Task description> Find the line with "# Comment signer" and the line with "## Introduction" in the entries below; output exactly those two lines, every line between them, and no others.

Records for this exercise>
------------

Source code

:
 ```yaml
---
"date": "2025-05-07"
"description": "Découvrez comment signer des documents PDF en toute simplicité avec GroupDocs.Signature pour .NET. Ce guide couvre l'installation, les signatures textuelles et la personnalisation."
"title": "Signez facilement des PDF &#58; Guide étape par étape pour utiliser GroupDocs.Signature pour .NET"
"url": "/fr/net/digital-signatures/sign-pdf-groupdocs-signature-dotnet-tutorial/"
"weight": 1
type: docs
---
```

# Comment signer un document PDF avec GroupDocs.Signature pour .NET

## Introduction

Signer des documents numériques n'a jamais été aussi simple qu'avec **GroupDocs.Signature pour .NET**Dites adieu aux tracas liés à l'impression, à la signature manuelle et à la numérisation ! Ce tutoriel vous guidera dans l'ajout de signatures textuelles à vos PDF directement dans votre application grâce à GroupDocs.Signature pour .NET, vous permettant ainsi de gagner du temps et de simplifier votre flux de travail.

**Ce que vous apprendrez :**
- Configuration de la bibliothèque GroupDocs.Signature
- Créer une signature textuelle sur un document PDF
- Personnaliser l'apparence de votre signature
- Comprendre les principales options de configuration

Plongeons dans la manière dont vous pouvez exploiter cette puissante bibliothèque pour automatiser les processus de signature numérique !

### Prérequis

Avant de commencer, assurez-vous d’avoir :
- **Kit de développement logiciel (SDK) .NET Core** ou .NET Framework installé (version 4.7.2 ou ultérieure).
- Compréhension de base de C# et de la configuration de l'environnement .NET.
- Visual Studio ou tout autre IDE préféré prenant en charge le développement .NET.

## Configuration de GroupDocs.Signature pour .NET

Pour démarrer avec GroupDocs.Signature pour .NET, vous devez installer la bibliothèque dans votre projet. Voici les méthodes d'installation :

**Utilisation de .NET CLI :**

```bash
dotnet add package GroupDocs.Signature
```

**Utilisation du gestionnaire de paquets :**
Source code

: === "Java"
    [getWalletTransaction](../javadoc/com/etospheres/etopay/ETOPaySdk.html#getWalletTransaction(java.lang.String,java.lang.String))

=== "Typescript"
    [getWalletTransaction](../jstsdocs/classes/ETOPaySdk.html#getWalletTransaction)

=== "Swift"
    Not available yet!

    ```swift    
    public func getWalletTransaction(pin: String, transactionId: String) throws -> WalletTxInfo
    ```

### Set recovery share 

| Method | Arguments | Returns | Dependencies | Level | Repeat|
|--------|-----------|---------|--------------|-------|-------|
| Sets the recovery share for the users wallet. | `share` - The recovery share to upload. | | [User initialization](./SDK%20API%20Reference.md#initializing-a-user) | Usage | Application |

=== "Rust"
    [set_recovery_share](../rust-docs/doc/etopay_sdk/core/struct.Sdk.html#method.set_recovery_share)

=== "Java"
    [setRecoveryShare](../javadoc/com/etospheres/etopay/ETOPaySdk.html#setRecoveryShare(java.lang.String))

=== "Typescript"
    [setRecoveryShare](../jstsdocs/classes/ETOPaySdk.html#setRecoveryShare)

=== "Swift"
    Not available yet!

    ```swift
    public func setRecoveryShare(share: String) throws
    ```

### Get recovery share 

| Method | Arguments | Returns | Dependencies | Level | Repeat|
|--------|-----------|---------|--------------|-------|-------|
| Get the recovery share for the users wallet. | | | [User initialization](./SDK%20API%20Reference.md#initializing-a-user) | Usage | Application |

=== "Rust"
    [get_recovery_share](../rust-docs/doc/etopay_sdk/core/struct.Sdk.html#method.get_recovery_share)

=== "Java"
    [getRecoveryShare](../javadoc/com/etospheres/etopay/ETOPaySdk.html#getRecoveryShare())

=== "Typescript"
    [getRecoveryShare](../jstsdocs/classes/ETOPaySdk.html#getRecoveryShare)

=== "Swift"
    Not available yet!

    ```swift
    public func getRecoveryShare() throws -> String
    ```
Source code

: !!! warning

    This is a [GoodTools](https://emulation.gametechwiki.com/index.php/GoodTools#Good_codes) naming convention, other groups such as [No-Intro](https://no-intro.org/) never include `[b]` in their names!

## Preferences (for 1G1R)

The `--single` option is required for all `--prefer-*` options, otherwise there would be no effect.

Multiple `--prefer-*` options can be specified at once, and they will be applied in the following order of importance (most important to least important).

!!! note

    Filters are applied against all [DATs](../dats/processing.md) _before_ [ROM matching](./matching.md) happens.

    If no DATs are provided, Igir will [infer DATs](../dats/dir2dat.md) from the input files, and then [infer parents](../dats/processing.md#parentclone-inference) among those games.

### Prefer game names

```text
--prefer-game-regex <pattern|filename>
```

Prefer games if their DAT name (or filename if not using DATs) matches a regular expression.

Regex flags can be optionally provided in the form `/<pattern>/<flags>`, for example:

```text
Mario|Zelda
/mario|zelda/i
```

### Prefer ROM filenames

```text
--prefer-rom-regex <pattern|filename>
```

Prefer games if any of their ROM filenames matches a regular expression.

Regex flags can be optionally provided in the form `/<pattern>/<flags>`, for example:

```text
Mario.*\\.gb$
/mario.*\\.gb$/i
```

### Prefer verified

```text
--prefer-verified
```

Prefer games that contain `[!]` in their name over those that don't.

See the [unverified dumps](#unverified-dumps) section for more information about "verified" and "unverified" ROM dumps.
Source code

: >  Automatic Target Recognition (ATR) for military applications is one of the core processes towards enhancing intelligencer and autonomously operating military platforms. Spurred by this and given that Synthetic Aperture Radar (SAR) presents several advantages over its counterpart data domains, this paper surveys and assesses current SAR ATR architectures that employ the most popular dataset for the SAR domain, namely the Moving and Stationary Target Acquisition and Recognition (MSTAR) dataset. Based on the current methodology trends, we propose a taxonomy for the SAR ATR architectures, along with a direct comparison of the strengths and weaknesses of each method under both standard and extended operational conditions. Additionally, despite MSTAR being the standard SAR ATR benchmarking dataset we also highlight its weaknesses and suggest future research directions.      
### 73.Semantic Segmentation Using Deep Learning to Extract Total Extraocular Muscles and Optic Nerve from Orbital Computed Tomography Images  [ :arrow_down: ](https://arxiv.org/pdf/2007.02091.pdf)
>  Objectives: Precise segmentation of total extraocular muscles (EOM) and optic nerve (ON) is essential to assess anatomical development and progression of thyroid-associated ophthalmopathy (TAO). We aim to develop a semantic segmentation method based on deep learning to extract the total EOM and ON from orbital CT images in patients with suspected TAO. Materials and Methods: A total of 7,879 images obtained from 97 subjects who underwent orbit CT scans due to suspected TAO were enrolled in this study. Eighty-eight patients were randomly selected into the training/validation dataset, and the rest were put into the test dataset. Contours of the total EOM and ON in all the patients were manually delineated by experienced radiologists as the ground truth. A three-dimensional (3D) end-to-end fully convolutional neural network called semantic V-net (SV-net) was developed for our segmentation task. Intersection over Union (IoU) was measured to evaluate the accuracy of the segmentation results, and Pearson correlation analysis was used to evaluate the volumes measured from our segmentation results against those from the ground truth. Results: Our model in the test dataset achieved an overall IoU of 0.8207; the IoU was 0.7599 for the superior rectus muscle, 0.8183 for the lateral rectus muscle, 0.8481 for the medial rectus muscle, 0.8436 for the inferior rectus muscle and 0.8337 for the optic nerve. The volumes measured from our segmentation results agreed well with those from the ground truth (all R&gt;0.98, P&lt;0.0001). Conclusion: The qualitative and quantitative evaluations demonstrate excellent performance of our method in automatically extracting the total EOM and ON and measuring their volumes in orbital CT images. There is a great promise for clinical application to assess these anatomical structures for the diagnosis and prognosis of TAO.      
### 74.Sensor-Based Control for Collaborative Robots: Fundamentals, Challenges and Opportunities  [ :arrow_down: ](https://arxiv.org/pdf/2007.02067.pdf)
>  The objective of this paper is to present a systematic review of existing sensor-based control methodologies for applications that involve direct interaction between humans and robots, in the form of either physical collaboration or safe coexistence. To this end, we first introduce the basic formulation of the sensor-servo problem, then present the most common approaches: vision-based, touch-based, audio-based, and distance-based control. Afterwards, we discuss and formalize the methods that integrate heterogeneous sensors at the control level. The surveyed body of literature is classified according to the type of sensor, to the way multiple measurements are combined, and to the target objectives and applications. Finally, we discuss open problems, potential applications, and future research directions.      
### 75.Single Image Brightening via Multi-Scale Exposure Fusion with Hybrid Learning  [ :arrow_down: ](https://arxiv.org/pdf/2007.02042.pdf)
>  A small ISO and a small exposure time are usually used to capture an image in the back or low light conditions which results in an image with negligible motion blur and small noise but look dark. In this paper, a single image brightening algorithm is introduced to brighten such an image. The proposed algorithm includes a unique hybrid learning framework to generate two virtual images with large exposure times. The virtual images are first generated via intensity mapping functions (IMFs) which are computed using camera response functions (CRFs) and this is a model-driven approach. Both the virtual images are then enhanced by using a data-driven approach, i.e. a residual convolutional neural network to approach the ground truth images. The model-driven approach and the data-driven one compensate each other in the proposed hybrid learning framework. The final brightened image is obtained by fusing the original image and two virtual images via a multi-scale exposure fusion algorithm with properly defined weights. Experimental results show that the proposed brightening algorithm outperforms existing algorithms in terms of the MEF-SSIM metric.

------------

Solved exercise>
# Comment signer un document PDF avec GroupDocs.Signature pour .NET

## Introduction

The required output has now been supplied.